### Description of the task
Consider the listing below. Extract exactly the lines from the line containing "Page size: 1500x844." to the line containing "List each element's type, its", both included.

BEGIN Data supplied

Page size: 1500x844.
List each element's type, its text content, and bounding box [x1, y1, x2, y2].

END Data supplied
BEGIN Data supplied

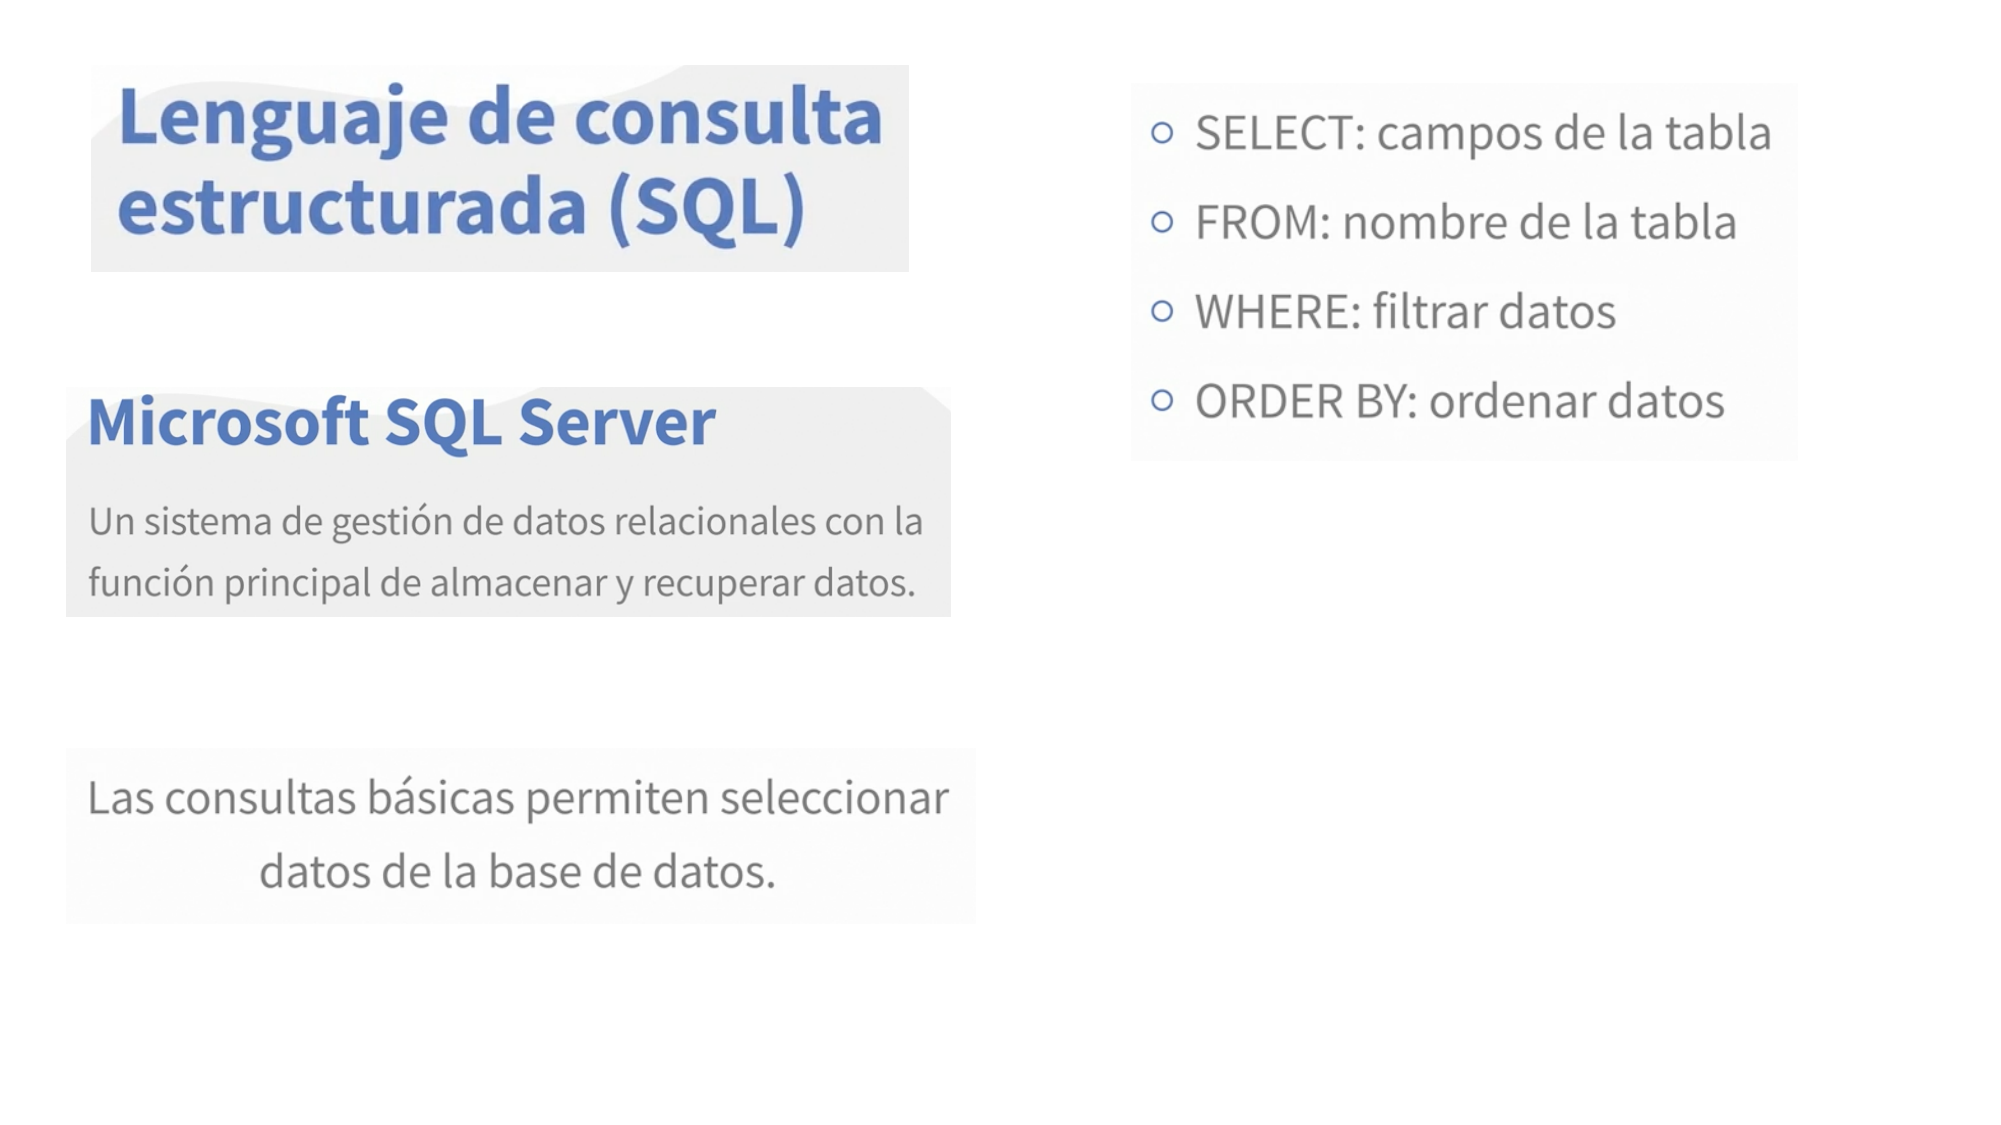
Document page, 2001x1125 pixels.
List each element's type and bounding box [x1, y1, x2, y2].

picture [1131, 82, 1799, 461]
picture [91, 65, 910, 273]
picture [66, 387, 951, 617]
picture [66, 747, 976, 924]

END Data supplied

### Answer for this exercise
Page size: 1500x844.
List each element's type, its text content, and bounding box [x1, y1, x2, y2].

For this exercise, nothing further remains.